Martin Luther King a dit : “L’ultime faiblesse de la violence est qu’elle est une spirale descendante, engendrant la chose même qu’elle cherche à détruire. Au lieu de diminuer le mal, elle le multiplie. Par la violence, vous tuez le haineux, mais vous ne tuez pas la haine. En réalité, la violence ne fait qu’augmenter la haine… La contre-violence multiplie la violence, ajoutant une plus grande obscurité à une nuit déjà dépourvue d’étoiles. L’obscurité ne peut chasser l’obscurité; seule la lumière le peut. La haine ne peut éliminer la haine; seul l’amour le peut” (extraits d’Étienne Chomé, Le cercle vicieux de la contre-violence, article paru à l’île Maurice le 11 février 2000 et repris complètement ici, au n° 4 :

http://etiennechome.site/outils-pour-de-meilleures-relations-humaines/.

À propos des violences « première classe »

« Plus un homme dispose de pouvoir, de savoir et de richesse, plus il est capable d’habiller sa violence. Il peut s’offrir le luxe de lui donner des formes plus raffinées que le pillage, le vandalisme ou le terrorisme, qui sont les armes des pauvres. Le « méchant », dans les films, quand il en a les moyens, ne salit pas ses « propres » mains. Il confie à ses hommes de main l’exécution de sa violence trop criante. En fait, le plus souvent, les nantis (c’est-à-dire les puissants et/ou les intelligents et/ou les riches) peuvent éviter la violence directe car leurs armes ont pour noms classiques « domination politique », « exploitation économique », « oppression sociale et culturelle ».

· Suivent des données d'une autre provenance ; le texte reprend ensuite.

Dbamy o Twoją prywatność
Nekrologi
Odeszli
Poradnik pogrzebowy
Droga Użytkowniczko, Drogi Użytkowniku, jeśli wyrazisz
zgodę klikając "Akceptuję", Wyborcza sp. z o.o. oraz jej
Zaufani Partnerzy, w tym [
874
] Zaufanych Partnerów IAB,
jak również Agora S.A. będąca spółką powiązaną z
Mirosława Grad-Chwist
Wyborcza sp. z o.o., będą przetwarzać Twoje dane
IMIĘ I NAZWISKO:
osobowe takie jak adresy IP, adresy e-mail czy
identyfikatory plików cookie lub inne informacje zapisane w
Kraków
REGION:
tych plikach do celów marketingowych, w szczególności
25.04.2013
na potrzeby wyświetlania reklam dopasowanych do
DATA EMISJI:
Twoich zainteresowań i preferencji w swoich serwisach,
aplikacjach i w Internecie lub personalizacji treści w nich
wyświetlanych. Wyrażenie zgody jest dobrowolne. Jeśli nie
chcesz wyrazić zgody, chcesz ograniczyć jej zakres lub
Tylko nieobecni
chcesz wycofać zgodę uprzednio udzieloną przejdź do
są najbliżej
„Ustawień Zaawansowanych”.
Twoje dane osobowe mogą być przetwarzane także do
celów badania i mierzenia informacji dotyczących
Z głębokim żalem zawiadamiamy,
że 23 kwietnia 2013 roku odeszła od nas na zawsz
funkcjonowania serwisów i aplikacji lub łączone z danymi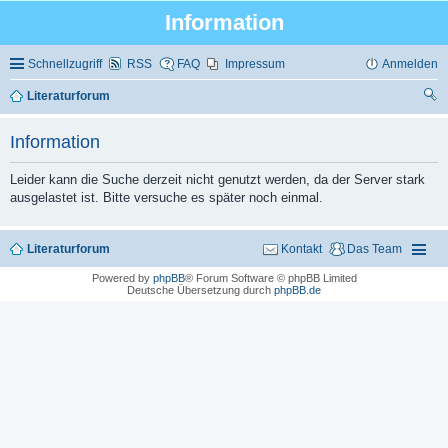
Information
Schnellzugriff
RSS
FAQ
Impressum
Anmelden
Literaturforum
uc
Information
he
Leider kann die Suche derzeit nicht genutzt werden, da der Server stark
ausgelastet ist. Bitte versuche es später noch einmal.
Literaturforum
Kontakt
Das Team
Powered by
phpBB
® Forum Software © phpBB Limited
Deutsche Übersetzung durch
phpBB.de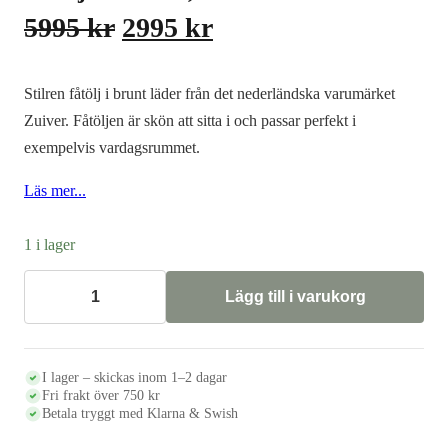
Det
Det
5995
kr
2995
kr
ursprungliga
nuvarande
priset
priset
Stilren fåtölj i brunt läder från det nederländska varumärket
var:
är:
Zuiver. Fåtöljen är skön att sitta i och passar perfekt i
exempelvis vardagsrummet.
5995 kr.
2995 kr.
Läs mer...
1 i lager
Lägg till i varukorg
Fåtölj
FESTON,
brunt
läder
mängd
I lager – skickas inom 1–2 dagar
Fri frakt över 750 kr
Betala tryggt med Klarna & Swish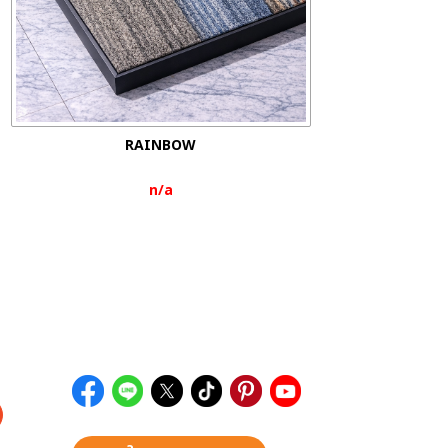
RAINBOW
n/a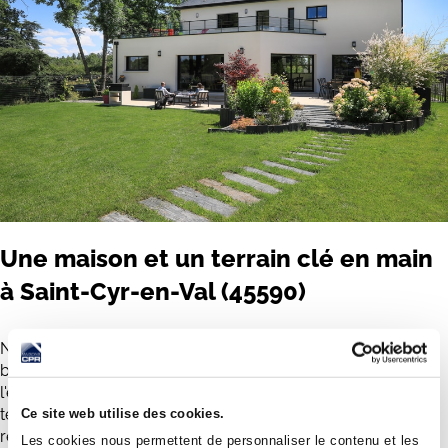
Une maison et un terrain clé en main
à Saint-Cyr-en-Val (45590)
Nous disposons d'un catalogue de plus de 2 500 terrains à
bâtir, ce qui nous permet de trouver rapidement
l'emplacement idéal pour votre maison neuve. Si aucun
terrain ne correspond à vos critères, notre service de
Ce site web utilise des cookies.
recherche foncière gratuit se charge de trouver le terrain
Les cookies nous permettent de personnaliser le contenu et les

Tout l’art des hommes est de déguiser les injustices dont ils profitent. Depuis la nuit des temps, les plus forts parviennent à transformer leur violence directe et interpersonnelle en violence structurelle, impersonnelle. Le truc, c’est de la faire passer dans les mœurs, de camoufler l’exploitation en la logeant dans les coutumes sociales, culturelles, religieuses » (début de l’article d’Étienne Chomé, À propos des violences « première classe », article paru à l’île Maurice le 17 novembre 2000 et repris en n° 2 ici :

http://etiennechome.site/outils-pour-de-meilleures-relations-humaines/.

Trouver la bonne prise pour faire tomber une injustice

Un groupe se mobilisant pour faire tomber une injustice a intérêt à commencer par identifier celle-ci clairement, en la nommant précisément. L’opération n’est point aisée quand les injustices sont liées, dans un système qui est à analyser de manière globale. Néanmoins, à travers cette analyse globale, il est important de choisir un objectif précis, limité, à notre portée, proportionné aux forces dont nous disposons à ce stade. Gandhi maîtrisait l’art des petits pas, en poursuivant de tels objectifs limités. Voulant mettre fin à la colonisation britannique, son groupe choisit en 1930 de faire tomber la taxe abusive sur le sel. Ce fut la première étape d’une longue marche, réussissant une mobilisation croissante de citoyens. La « marche du sel » constitua ce qu’on appelle une « prise » sur le système injuste. Cette prise est d’autant meilleure qu’elle  

– propose un geste facile à poser par le plus grand nombre ;

– porte sur un point où le système manifeste particulièrement son injustice;

– touche à une valeur mobilisatrice, à même de catalyser les volontés dispersées.